BlockEncoding.poly#
- BlockEncoding.poly(p: ArrayLike, kind: Literal['Polynomial', 'Chebyshev'] = 'Polynomial') BlockEncoding[source]#
Returns a BlockEncoding representing a polynomial transformation of the operator.
For a block-encoded Hermitian matrix \(A\) and a (complex) polynomial \(p(z)\), this method returns a BlockEncoding of the operator \(p(A)\). This is achieved using Generalized Quantum Eigenvalue Transformation (GQET).
- Parameters:
- pArrayLike
1-D array containing the polynomial coefficients, ordered from lowest order term to highest.
- kind{“Polynomial”, “Chebyshev”}
The basis in which the coefficients are defined.
"Polynomial": \(p(x) = \sum c_i x^i\)"Chebyshev": \(p(x) = \sum c_i T_i(x)\), where \(T_i\) are Chebyshev polynomials of the first kind.
Default is
"Polynomial".
- Returns:
- BlockEncoding
A new Block-Encoding instance representing the transformed operator \(p(A)\).
Examples
Define a Hermitian matrix \(A\) and a vector \(\vec{b}\).
import numpy as np A = np.array([[0.73255474, 0.14516978, -0.14510851, -0.0391581], [0.14516978, 0.68701415, -0.04929867, -0.00999921], [-0.14510851, -0.04929867, 0.76587818, -0.03420339], [-0.0391581, -0.00999921, -0.03420339, 0.58862043]]) b = np.array([0, 1, 1, 1])
Generate a block-encoding \(A\) of and use
poly()to find a block-encoding of \(p(A)\).from qrisp import * from qrisp.block_encodings import BlockEncoding BA = BlockEncoding.from_array(A) BA_poly = BA.poly(np.array([1.,2.,1.])) # Prepares operand variable in state |b> def prep_b(): operand = QuantumVariable(2) prepare(operand, b) return operand @terminal_sampling def main(): operand = BA_poly.apply_rus(prep_b)() return operand res_dict = main() amps = np.sqrt([res_dict.get(i, 0) for i in range(len(b))])
Finally, compare the quantum simulation result with the classical solution:
c = (np.eye(4) + 2 * A + A @ A) @ b c = c / np.linalg.norm(c) print("QUANTUM SIMULATION\n", amps, "\nCLASSICAL SOLUTION\n", c) # QUANTUM SIMULATION # [0.02986315 0.57992481 0.62416743 0.52269535] # CLASSICAL SOLUTION # [-0.02986321 0.57992485 0.6241675 0.52269522]

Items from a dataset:
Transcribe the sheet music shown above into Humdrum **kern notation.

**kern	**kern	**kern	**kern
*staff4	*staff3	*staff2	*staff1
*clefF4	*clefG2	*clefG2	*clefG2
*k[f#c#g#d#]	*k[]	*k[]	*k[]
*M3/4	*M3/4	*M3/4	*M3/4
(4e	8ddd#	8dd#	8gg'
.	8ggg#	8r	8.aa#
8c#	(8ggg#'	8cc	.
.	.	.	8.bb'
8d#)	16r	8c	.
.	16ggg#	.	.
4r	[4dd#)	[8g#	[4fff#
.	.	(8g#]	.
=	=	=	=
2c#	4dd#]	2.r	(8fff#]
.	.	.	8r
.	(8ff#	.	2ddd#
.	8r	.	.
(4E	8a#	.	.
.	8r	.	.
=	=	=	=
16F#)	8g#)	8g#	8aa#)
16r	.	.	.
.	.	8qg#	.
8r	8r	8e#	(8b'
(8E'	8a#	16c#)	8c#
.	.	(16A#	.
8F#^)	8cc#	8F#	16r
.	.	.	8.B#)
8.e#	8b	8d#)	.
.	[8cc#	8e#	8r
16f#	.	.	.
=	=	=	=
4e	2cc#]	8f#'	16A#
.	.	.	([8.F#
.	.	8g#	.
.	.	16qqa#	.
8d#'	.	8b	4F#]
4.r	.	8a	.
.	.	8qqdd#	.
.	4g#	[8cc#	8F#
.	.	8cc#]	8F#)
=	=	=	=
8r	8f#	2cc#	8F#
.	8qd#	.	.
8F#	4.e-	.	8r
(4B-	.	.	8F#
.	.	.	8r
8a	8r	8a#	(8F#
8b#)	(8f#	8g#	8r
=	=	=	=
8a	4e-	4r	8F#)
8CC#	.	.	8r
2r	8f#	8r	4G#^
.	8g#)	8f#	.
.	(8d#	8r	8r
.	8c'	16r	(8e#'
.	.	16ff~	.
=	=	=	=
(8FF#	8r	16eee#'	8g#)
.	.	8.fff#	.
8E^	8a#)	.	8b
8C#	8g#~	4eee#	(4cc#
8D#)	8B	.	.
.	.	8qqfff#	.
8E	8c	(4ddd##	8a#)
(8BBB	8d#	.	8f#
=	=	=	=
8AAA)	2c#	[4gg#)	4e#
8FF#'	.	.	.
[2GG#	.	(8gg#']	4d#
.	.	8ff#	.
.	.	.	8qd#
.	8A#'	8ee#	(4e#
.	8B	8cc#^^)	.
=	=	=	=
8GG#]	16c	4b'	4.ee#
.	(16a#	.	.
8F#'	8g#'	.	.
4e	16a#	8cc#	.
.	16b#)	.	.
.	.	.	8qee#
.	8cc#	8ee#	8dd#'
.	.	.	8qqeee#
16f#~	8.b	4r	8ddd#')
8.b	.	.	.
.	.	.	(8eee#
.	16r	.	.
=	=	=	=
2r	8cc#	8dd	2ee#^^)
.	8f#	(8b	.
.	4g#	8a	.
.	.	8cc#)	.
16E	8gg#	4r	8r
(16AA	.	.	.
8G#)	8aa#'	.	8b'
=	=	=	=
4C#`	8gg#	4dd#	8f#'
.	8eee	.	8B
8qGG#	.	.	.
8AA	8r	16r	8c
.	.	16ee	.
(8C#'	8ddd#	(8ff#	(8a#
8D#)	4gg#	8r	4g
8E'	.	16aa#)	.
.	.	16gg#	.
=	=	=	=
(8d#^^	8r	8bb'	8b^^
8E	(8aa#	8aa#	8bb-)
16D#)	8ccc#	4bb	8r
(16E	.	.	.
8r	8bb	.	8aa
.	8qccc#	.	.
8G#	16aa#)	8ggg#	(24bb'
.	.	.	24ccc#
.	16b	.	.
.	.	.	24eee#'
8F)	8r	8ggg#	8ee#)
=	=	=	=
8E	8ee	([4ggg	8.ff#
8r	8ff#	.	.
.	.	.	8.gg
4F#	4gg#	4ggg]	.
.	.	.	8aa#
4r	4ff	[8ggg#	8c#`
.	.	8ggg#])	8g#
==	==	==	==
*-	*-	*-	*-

**Work instruction 1:** Summarize the BlockEncoding.poly documentation in two sentences.
**Work instruction 2:** Reproduce verbatim the portion of the BlockEncoding.poly documentation starting at "BlockEncoding.poly#" and ending at "the first kind.".

**Exercise solution 1:** The BlockEncoding.poly method takes a 1-D array of polynomial coefficients, ordered from lowest to highest order and defined in either the standard polynomial basis or the Chebyshev basis. For a block-encoded Hermitian matrix A, it returns a new BlockEncoding of p(A) by means of Generalized Quantum Eigenvalue Transformation, and the accompanying example applies the coefficients 1, 2, 1 to a 4×4 matrix and compares the quantum simulation result with the classical solution.

**Exercise solution 2:**
BlockEncoding.poly#
- BlockEncoding.poly(p: ArrayLike, kind: Literal['Polynomial', 'Chebyshev'] = 'Polynomial') BlockEncoding[source]#
Returns a BlockEncoding representing a polynomial transformation of the operator.
For a block-encoded Hermitian matrix \(A\) and a (complex) polynomial \(p(z)\), this method returns a BlockEncoding of the operator \(p(A)\). This is achieved using Generalized Quantum Eigenvalue Transformation (GQET).
- Parameters:
- pArrayLike
1-D array containing the polynomial coefficients, ordered from lowest order term to highest.
- kind{“Polynomial”, “Chebyshev”}
The basis in which the coefficients are defined.
"Polynomial": \(p(x) = \sum c_i x^i\)"Chebyshev": \(p(x) = \sum c_i T_i(x)\), where \(T_i\) are Chebyshev polynomials of the first kind.